Background: Variance component (VC) models are commonly used for Quantitative Trait Loci (QTL) mapping in outbred populations. Here, the QTL effect is given as a random effect and a critical part of the model is the relationship between the phenotypic values and the random effect. In the traditional VC model, each individual has a unique QTL effect and the relationship between these random effects is given as a covariance structure (known as the identity-by-descent (IBD) matrix).
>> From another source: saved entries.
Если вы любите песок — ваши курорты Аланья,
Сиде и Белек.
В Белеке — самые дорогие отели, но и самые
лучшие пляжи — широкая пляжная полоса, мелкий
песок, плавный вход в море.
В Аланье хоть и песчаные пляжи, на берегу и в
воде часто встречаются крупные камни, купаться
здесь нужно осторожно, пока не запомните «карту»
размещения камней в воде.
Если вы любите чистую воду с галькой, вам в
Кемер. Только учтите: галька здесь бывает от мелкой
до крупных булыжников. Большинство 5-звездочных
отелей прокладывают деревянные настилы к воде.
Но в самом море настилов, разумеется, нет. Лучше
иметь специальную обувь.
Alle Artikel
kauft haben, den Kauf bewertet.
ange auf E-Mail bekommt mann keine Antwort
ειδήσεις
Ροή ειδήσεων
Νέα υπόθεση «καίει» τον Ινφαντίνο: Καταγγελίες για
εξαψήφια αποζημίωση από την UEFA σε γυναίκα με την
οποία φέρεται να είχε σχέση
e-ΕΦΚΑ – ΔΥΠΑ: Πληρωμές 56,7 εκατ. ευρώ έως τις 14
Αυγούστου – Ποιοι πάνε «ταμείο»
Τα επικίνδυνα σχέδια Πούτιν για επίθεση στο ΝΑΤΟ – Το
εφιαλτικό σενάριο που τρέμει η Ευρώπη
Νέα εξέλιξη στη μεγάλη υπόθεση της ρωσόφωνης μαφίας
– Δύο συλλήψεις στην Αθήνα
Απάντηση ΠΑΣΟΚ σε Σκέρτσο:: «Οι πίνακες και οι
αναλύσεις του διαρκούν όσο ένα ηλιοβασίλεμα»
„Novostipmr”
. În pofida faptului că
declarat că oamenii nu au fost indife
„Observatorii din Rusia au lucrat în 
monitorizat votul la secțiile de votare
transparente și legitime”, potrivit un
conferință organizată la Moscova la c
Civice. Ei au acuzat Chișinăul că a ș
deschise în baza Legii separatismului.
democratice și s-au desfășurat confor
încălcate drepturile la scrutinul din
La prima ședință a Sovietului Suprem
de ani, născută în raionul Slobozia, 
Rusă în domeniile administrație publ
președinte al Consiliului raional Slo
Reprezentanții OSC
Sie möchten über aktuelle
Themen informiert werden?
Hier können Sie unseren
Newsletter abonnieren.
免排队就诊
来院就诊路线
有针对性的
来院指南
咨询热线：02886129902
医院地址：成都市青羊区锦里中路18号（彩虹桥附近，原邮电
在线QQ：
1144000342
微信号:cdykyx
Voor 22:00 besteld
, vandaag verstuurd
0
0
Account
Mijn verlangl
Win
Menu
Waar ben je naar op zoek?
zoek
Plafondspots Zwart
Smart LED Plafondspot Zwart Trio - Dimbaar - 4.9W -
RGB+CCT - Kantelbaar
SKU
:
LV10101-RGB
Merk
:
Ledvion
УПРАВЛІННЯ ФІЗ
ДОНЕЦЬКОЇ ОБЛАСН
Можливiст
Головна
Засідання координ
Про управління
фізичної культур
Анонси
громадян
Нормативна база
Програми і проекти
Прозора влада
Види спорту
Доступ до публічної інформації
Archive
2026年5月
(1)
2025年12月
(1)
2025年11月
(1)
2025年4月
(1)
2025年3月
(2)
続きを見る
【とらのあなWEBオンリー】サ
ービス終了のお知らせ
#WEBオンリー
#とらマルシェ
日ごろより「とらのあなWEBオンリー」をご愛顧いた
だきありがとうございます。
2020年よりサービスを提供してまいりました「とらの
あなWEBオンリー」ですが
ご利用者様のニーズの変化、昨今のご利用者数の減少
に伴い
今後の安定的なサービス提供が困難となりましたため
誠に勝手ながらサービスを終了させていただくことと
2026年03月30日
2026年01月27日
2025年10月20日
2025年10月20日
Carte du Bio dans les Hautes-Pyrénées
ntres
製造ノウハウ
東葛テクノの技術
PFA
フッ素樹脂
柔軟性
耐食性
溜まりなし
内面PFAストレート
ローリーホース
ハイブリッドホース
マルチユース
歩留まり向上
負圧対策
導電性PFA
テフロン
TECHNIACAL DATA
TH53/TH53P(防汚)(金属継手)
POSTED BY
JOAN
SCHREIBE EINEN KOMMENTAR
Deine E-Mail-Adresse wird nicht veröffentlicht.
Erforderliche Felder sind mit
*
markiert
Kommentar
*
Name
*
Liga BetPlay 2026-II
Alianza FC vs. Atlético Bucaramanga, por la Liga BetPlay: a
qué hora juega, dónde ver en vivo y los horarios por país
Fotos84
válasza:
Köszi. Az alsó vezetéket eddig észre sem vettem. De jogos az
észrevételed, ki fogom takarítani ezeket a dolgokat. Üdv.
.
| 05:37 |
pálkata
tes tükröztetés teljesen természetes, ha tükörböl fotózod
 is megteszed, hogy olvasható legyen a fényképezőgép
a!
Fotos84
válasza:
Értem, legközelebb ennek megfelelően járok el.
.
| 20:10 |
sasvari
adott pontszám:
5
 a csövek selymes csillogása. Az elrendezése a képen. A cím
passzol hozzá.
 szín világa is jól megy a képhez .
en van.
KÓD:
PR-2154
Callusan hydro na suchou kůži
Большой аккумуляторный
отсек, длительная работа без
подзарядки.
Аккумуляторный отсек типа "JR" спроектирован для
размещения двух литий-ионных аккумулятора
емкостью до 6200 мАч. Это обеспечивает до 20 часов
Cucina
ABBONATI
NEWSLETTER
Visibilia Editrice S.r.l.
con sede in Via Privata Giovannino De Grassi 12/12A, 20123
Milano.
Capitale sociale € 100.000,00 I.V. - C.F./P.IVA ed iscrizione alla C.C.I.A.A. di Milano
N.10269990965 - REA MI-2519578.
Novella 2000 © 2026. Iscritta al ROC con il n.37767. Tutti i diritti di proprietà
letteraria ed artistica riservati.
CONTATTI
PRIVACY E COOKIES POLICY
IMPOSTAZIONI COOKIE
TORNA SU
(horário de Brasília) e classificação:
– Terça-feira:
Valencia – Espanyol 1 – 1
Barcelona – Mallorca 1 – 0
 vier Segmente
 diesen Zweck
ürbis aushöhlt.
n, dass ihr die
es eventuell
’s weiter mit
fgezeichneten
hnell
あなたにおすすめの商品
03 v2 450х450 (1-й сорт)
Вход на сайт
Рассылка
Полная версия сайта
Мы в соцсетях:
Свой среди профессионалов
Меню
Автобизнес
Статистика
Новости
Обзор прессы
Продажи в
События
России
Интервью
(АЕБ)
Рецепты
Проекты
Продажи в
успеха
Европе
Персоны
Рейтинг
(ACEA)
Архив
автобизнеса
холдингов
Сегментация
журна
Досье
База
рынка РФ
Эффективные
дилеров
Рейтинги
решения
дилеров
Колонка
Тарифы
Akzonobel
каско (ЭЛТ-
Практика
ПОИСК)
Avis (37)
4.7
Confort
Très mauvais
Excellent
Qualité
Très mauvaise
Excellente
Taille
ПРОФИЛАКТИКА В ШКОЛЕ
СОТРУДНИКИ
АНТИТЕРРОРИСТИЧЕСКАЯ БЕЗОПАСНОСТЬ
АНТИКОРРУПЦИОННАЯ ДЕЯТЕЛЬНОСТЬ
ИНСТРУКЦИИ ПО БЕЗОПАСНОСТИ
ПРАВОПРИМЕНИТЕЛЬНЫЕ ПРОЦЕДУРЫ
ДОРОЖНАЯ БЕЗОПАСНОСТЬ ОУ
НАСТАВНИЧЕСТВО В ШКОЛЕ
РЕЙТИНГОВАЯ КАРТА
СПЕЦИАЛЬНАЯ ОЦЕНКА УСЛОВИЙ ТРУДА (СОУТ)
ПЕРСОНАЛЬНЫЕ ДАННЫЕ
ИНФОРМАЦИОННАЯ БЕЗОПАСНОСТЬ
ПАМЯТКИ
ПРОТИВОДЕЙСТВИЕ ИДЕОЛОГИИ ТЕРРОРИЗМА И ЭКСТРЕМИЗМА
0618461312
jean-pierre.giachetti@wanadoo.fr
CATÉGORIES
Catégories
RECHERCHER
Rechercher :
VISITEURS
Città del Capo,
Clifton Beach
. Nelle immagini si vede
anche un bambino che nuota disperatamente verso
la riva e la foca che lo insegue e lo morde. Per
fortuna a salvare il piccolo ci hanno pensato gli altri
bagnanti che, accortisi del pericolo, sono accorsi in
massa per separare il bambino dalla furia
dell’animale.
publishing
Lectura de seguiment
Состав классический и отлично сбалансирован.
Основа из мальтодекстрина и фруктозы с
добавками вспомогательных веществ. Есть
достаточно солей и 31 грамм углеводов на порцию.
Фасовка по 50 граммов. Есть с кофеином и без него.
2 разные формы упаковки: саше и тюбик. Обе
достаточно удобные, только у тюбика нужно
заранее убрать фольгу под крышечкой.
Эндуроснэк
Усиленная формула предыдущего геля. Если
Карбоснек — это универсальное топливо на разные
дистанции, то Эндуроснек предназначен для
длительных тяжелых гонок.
Results: We present an alternative notation of the variance component model, where the elements of the random effect are independent base generation allele effects and sampling term effects. The relationship between the phenotypic vales and the random effect is given by an incidence matrix, which results in a novel, but statistically equivalent, version of the traditional VC model. A general algorithm to estimate this incidence matrix is presented. Since the model is given in terms of base generation allele effects and sampling term effects, these effects can be estimated separately using best linear unbiased prediction (BLUP). From simulated data, we showed that biallelic QTL effects could be accurately clustered using the BLUP obtained from our model notation when markers are fully informative, and that the accuracy increased with the size of the QTL effect. We also developed a measure indicating whether a base generation marker homozygote is a QTL heterozygote or not, by comparing the variances of the sampling term BLUP and the base generation allele BLUP. A ratio greater than one gives strong support for a QTL heterozygote.
Conclusion: We developed a simple presentation of the VC QTL model for identification of base generation allele effects in QTL linkage analysis. The base generation allele effects and sampling term effects were separated in our model notation. This clarifies the assumptions of the model and should also enhance the development of genome scan methods.